Source document:
[Start of Attachment]
Nagaoka dialect is a dialect of the Japanese language spoken in Chūetsu region centered Nagaoka city in Niigata prefecture of Japan. Nagaoka dialect is similar to Niigata dialect spoken in the Shin'etsu region. It differs somewhat from town to town.

==Accent==
The accent of the Nagaoka dialect is classified as being among the outer range of the Tokyo accent group. With the development of modern media and transportation in recent years, there has been a trend, mostly among younger people, to use the middle range of the Tokyo accent group, which was originally used only in Itoigawa. For example, two-syllable words originally having a heiban accent, meaning a word ending with a high pitch that carries over to the following particle, have changed to an odaka accent, meaning the high pitch no longer carries over to the particle.

Some additional difference from the standard Tokyo dialect:

| Japanese word | Tokyo accent | Nagaoka accent | English translation |
|---|---|---|---|
| ネズミ | nezumi | neꜜzumi | rat |
| 卵 | tamaꜜgo | taꜜmago | egg |
| 服 | fuku | fuꜜku | clothes |
| 靴 | kutsu | kuꜜtsu | shoe(s) |

==Grammar==

===ga===
The postposition ga is probably the best known element of the Nagaoka dialect. It is typically placed at the end of sentences to alter the speaker's tone. It is basically equivalent to (no da) yo or no in standard Japanese. It is often pronounced with a lengthened vowel sound, i.e. gā, written in Japanese as がー or がぁ.
[End of Attachment]
[Records taken from a collection]
[Start of Attachment]
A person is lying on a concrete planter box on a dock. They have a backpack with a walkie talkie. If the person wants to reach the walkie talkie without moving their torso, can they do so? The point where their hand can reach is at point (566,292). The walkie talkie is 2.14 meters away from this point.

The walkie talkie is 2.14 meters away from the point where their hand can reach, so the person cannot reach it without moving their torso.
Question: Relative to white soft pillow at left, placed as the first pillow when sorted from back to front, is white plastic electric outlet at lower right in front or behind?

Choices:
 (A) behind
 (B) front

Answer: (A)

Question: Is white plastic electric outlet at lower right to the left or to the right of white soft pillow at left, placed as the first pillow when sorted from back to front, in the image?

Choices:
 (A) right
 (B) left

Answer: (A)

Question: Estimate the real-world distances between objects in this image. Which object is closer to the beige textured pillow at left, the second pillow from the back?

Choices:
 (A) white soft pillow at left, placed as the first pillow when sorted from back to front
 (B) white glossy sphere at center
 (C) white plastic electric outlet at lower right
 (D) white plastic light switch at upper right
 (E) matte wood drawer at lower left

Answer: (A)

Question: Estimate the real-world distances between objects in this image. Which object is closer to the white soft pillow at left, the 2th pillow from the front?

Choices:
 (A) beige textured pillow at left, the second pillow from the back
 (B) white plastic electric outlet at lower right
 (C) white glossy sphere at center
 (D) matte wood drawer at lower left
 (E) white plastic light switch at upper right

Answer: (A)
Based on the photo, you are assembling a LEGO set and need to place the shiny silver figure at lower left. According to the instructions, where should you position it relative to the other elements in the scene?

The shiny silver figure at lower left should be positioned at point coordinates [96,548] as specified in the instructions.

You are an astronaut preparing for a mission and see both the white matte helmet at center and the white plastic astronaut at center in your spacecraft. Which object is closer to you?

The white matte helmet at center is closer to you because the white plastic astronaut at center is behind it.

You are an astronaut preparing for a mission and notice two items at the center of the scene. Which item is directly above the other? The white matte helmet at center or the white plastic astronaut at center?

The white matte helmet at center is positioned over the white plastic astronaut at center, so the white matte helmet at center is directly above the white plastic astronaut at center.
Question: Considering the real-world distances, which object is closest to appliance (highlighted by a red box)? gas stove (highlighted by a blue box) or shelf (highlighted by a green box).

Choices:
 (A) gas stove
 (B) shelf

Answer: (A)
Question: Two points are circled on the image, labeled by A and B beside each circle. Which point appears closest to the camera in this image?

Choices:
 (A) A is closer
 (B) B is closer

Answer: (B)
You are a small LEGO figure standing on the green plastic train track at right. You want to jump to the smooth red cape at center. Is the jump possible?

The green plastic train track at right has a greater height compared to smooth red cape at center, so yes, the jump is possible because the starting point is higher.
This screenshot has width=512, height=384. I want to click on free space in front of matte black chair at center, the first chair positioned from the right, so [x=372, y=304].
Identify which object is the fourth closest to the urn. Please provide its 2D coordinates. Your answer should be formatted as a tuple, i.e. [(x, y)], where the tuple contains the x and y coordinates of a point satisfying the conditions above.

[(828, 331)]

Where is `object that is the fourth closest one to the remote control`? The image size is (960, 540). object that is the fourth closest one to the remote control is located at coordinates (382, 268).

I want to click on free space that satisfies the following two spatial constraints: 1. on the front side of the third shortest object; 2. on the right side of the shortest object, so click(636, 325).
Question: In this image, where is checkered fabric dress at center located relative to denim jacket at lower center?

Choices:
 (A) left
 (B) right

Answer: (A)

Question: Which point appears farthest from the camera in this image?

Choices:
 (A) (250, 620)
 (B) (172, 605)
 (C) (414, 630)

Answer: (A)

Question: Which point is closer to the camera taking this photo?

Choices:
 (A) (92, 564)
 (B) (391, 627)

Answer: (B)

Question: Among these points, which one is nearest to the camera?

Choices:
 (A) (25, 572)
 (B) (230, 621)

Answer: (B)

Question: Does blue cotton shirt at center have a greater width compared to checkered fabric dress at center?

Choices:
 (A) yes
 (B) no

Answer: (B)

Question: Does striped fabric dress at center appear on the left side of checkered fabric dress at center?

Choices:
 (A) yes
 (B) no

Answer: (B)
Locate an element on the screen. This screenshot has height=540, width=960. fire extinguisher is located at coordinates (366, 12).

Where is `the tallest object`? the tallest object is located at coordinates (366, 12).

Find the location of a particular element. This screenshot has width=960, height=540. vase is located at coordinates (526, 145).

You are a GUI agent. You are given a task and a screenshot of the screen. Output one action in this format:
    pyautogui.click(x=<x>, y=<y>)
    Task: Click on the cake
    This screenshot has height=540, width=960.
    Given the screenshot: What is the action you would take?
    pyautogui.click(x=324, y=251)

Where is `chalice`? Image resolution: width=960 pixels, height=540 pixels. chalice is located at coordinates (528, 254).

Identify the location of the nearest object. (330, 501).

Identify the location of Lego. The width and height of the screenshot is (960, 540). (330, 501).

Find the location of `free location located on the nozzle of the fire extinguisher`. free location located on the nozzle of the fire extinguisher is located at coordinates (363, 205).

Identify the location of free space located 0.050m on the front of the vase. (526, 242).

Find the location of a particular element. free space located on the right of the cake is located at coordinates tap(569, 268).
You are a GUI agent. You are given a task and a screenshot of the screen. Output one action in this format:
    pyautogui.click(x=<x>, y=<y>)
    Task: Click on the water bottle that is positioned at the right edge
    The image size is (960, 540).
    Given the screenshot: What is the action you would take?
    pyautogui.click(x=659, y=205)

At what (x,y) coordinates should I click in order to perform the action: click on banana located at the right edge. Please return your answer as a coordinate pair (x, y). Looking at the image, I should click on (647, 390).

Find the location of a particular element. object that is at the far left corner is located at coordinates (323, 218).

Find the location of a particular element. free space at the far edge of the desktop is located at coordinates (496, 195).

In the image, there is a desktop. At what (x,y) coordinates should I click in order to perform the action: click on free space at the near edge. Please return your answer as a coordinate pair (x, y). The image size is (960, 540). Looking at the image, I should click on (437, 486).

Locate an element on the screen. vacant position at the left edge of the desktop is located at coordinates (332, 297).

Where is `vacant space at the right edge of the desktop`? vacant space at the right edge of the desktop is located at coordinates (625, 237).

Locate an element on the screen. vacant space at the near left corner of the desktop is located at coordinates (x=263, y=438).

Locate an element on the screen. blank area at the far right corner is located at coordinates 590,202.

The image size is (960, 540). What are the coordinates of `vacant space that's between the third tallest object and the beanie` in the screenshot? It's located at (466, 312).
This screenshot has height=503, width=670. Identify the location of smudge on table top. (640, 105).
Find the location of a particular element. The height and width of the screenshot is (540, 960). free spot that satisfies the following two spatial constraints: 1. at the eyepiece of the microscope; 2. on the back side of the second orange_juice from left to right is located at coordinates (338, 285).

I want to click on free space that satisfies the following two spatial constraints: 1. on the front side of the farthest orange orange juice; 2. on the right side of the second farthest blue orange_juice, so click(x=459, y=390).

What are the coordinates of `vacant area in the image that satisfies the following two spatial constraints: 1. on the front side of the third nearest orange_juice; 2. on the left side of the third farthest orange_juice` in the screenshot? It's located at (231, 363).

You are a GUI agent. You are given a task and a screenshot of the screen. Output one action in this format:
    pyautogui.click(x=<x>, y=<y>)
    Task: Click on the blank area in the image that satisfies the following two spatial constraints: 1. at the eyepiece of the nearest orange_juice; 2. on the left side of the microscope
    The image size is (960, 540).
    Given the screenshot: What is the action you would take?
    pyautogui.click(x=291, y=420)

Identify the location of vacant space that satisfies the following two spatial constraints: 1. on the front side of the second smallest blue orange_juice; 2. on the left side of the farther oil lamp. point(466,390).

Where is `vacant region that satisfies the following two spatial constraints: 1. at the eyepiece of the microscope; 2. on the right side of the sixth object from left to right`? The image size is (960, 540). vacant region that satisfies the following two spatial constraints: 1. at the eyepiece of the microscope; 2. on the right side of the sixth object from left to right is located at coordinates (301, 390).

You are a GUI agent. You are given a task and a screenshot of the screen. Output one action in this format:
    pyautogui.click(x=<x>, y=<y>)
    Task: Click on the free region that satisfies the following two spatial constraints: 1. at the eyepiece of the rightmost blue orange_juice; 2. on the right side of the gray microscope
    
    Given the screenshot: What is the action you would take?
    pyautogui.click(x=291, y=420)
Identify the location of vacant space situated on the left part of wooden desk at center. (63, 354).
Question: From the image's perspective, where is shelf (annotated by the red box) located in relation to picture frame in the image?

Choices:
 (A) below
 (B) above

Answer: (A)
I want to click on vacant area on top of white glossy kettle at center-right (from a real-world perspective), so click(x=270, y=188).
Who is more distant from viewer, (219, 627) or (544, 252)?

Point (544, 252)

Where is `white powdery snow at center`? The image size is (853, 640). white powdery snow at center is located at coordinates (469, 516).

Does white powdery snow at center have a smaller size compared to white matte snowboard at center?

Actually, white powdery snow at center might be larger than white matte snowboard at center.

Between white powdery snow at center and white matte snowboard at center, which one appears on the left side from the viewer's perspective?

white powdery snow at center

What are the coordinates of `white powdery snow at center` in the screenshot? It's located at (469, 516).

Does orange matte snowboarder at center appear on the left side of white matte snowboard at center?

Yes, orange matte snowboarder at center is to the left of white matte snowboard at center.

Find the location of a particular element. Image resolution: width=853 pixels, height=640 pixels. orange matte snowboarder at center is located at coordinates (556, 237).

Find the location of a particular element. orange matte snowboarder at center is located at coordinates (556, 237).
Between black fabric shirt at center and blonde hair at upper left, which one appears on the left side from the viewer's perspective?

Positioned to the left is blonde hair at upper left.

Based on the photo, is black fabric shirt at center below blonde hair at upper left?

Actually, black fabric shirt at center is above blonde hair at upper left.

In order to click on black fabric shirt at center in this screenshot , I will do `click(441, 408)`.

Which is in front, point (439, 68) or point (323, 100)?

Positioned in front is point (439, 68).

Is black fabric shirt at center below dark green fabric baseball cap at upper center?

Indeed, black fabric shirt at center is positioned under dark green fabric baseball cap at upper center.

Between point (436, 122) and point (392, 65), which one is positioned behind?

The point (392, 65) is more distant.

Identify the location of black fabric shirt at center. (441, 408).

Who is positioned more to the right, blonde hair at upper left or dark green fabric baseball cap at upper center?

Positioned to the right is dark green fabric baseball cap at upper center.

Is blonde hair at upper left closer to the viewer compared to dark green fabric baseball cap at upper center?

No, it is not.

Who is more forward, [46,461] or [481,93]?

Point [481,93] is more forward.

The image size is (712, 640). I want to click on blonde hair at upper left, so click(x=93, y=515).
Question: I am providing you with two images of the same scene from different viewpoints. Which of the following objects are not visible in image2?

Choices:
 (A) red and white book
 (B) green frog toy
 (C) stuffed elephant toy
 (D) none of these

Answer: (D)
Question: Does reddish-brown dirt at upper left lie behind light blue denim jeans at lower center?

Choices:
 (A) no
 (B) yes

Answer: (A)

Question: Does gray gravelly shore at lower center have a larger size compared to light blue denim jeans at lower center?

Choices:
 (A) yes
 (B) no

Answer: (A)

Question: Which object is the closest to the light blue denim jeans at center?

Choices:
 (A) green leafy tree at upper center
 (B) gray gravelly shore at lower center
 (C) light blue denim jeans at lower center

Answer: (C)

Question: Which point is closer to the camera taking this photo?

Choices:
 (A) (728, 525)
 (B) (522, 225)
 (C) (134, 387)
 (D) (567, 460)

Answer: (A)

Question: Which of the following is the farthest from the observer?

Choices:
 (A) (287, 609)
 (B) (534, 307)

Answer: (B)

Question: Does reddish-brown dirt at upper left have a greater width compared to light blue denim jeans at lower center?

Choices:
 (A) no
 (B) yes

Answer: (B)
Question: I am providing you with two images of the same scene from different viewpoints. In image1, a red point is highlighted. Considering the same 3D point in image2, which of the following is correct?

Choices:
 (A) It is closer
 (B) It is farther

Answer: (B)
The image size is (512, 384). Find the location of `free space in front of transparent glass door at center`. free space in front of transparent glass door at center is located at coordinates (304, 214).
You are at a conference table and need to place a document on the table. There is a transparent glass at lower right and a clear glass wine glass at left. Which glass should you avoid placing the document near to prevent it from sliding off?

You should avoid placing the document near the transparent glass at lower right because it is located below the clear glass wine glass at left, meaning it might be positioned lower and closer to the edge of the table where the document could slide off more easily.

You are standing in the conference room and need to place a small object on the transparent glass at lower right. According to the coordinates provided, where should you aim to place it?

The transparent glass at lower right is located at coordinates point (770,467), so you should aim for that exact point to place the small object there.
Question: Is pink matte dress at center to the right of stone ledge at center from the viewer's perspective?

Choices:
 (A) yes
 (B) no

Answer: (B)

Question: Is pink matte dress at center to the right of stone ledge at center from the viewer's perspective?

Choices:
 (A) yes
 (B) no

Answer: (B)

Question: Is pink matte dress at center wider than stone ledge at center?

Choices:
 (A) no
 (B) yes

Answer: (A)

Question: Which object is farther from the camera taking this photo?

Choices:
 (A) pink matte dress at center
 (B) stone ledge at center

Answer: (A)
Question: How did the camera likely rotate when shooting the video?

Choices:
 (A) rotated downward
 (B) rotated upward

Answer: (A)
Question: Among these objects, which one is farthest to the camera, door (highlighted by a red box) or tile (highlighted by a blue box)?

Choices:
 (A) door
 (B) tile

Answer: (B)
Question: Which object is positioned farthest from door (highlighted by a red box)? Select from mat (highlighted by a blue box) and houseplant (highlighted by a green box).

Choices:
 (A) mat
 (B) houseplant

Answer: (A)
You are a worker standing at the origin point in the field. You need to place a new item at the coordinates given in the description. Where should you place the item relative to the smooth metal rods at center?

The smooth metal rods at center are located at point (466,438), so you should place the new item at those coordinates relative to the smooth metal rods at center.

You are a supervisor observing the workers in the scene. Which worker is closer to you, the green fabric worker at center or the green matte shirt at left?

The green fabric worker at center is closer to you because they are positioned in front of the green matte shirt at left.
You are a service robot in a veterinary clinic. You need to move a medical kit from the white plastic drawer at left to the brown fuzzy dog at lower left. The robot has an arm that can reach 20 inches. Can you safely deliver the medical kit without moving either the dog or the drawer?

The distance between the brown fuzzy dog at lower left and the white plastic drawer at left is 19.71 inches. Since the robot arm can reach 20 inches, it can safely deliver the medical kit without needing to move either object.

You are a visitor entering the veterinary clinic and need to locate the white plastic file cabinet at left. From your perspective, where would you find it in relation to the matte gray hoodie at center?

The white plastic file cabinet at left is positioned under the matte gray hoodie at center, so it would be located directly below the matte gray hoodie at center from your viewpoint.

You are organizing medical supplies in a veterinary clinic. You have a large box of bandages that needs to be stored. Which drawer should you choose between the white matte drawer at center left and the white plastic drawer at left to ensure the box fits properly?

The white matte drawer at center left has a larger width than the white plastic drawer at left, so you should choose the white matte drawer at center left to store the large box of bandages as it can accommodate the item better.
[End of Attachment]
Problem statement: According to the Nagaoka dialect text, which dialect is the Nagaoka dialect similar to? The listing is separate material and is not part of the Nagaoka dialect text.

Answer to this exercise: It is similar to the Niigata dialect spoken in the Shin'etsu region.